§ The problem
Show only those lines of the entries where the string "квартира" is found.

[[ Available records open ]]

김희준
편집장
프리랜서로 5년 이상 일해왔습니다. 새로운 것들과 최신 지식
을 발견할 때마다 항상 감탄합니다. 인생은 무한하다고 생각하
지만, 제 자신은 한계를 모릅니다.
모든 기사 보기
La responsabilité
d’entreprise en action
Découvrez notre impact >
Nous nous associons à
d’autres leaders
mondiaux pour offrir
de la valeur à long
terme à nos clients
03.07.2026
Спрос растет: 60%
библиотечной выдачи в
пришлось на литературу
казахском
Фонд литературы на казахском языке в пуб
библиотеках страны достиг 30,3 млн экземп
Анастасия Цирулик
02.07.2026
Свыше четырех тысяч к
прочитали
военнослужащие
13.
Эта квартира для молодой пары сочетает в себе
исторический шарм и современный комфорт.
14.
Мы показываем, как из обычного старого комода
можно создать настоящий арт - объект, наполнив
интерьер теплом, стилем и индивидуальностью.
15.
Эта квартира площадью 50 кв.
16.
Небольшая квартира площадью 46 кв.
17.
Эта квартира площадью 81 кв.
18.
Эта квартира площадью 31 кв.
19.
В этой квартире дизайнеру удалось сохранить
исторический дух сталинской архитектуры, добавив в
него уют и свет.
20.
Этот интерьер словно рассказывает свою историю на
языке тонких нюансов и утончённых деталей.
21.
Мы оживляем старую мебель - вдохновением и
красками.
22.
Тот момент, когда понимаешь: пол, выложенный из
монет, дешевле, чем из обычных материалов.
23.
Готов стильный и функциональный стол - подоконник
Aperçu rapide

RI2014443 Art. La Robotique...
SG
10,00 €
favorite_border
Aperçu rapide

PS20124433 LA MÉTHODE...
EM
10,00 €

[[ Available records closed ]]
[[ Available records open ]]

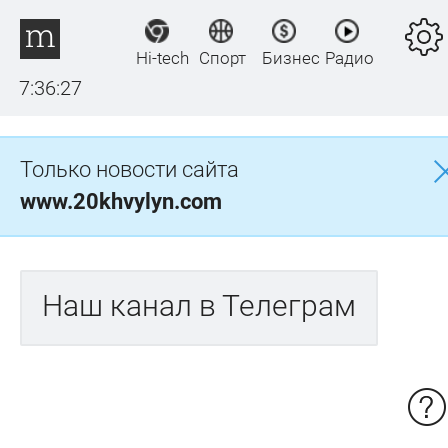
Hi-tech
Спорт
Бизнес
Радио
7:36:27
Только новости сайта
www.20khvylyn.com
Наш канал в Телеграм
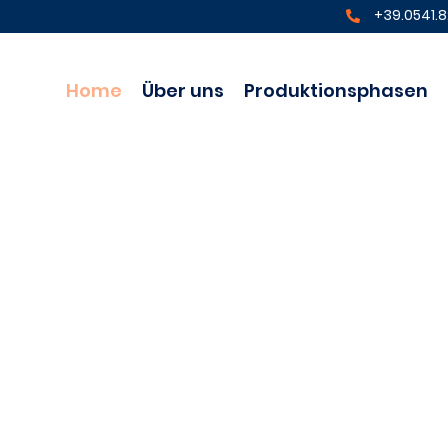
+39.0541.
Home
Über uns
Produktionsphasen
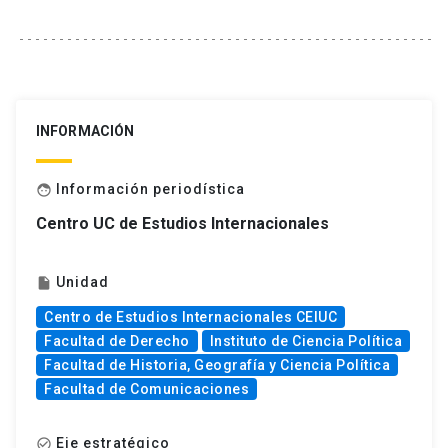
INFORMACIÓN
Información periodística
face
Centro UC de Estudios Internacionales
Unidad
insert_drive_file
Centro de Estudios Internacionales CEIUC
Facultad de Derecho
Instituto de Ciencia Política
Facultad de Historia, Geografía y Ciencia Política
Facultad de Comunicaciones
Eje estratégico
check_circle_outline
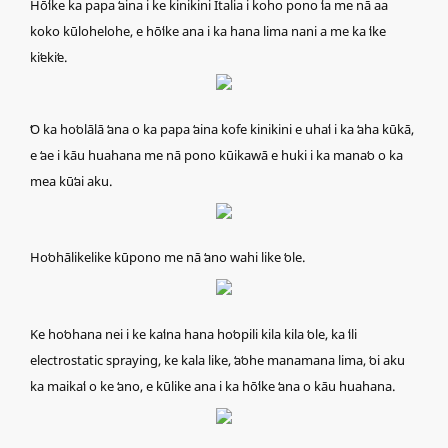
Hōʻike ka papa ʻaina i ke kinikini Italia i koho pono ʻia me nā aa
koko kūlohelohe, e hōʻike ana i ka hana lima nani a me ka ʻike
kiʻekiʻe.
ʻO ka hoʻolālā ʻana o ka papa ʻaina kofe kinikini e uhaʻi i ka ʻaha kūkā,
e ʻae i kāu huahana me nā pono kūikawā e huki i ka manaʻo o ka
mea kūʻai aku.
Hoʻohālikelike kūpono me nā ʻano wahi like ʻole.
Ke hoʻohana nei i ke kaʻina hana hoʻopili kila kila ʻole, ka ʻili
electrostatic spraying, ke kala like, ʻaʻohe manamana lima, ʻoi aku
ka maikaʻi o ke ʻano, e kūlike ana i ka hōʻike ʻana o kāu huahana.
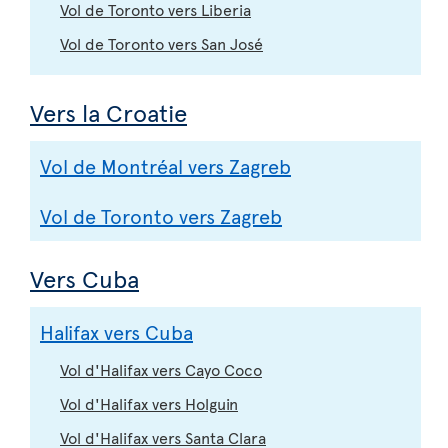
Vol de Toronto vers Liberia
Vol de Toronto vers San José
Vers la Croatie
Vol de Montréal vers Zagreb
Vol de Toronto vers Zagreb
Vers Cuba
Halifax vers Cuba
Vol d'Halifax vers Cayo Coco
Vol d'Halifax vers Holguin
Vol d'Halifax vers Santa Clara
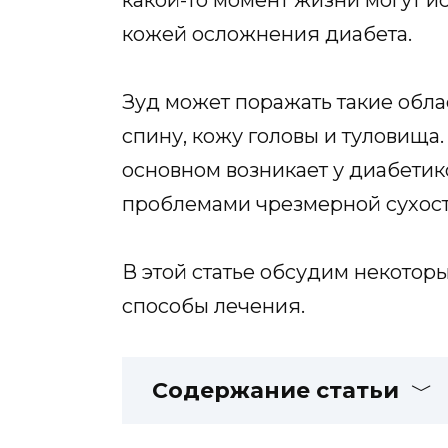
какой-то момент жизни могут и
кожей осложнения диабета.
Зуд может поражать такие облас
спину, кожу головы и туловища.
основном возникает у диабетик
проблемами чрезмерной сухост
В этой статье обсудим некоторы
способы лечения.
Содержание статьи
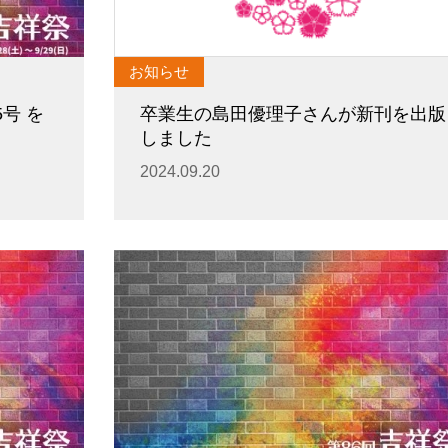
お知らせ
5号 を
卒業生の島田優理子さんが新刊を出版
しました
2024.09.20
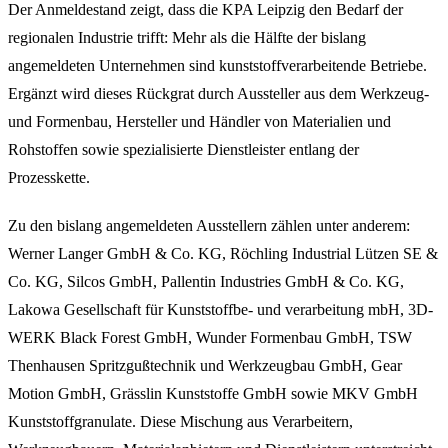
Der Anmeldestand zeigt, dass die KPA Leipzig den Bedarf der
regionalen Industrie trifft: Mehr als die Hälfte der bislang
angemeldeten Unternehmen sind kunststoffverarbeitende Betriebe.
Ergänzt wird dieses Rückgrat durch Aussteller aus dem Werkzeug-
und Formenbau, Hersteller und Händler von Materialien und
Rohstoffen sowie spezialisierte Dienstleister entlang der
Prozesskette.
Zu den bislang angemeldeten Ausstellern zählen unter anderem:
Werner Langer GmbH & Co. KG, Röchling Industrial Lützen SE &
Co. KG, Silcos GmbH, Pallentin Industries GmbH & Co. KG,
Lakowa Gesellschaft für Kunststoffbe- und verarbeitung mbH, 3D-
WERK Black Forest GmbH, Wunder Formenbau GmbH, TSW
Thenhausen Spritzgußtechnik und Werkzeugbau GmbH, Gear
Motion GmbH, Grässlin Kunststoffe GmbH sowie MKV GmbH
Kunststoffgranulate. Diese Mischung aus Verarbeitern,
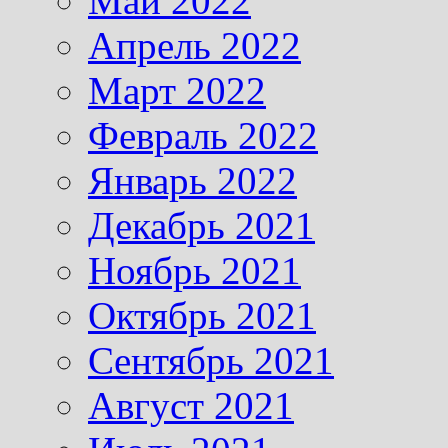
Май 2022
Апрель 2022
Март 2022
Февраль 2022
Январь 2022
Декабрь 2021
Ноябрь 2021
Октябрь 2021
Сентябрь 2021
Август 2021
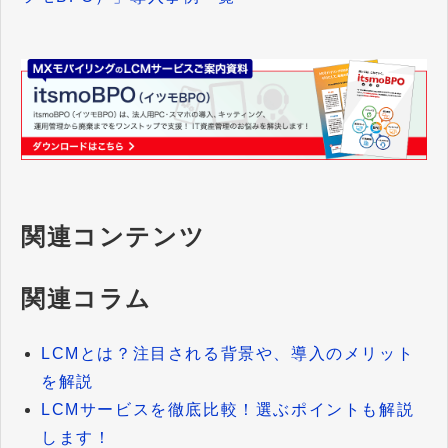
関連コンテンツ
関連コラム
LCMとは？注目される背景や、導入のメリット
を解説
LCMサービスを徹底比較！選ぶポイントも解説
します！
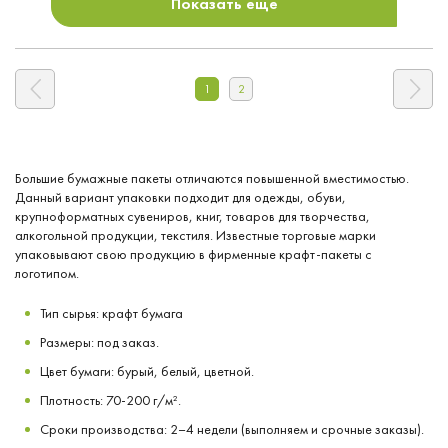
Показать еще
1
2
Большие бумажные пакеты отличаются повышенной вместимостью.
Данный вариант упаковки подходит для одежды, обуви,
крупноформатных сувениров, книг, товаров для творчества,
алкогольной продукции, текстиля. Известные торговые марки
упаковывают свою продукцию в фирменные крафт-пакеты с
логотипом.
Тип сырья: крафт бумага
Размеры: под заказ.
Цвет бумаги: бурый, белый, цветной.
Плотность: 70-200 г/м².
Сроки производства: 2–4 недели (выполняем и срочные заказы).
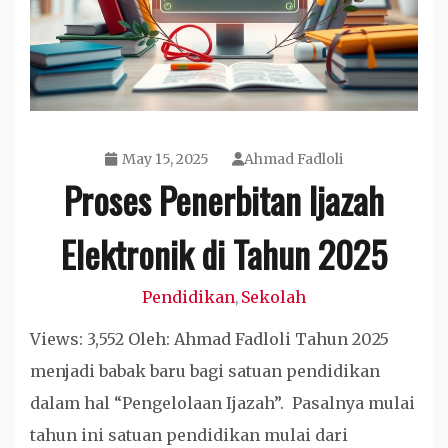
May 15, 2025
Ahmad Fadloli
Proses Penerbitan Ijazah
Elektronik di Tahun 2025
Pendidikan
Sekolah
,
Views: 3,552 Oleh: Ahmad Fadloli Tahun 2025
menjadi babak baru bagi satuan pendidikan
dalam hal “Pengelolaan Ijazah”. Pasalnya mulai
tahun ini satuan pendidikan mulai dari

[[ Available records closed ]]
[[ Available records open ]]

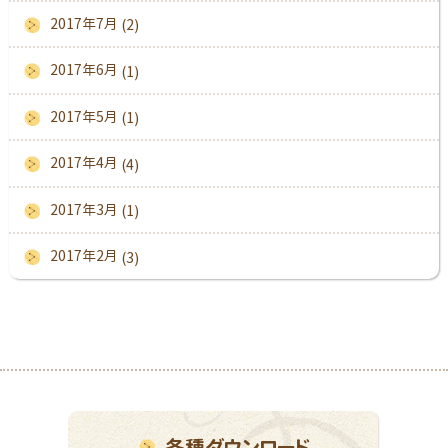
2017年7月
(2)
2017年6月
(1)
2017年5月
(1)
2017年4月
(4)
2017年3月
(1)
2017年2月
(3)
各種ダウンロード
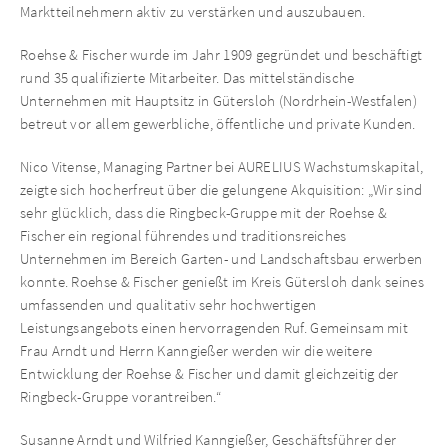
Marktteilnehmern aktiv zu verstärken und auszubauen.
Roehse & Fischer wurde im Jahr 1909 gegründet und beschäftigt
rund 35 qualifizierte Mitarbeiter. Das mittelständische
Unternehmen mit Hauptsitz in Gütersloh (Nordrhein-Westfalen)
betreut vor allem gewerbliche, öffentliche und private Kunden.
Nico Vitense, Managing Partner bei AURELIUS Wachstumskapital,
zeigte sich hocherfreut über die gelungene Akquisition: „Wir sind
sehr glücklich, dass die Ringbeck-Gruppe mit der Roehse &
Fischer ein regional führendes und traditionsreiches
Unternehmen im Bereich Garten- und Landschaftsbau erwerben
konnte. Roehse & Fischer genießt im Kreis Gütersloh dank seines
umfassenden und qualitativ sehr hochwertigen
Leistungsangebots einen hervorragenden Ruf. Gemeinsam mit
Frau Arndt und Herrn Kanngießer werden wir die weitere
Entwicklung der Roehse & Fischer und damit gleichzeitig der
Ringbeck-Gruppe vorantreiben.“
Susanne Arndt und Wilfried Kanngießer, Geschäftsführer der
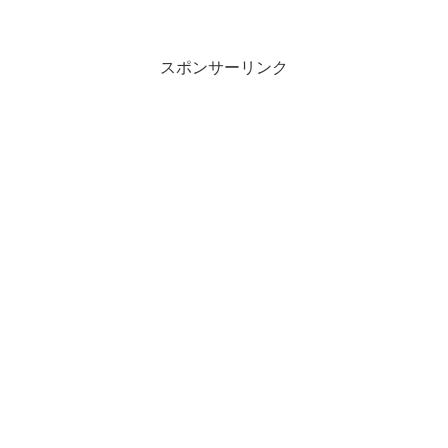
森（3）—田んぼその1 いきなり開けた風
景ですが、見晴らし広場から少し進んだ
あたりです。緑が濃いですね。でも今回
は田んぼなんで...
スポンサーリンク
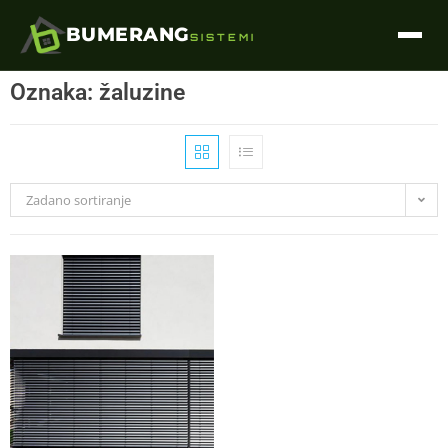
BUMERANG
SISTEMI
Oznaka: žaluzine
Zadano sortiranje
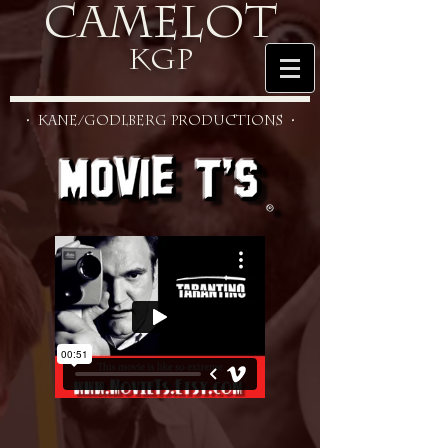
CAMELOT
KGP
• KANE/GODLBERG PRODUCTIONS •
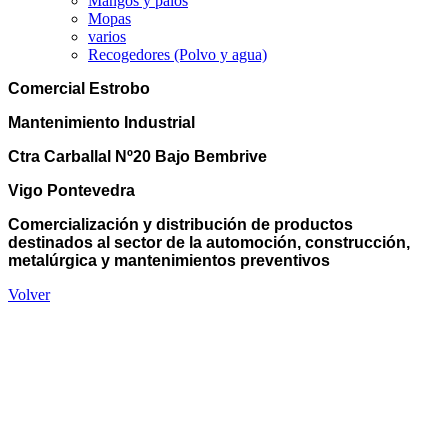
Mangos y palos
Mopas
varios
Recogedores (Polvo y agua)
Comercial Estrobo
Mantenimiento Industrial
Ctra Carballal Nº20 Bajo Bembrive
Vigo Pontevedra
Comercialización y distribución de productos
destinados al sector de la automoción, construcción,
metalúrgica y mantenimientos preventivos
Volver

[[ Available records closed ]]

§ Completed task
Эта квартира для молодой пары сочетает в себе
Эта квартира площадью 50 кв.
Небольшая квартира площадью 46 кв.
Эта квартира площадью 81 кв.
Эта квартира площадью 31 кв.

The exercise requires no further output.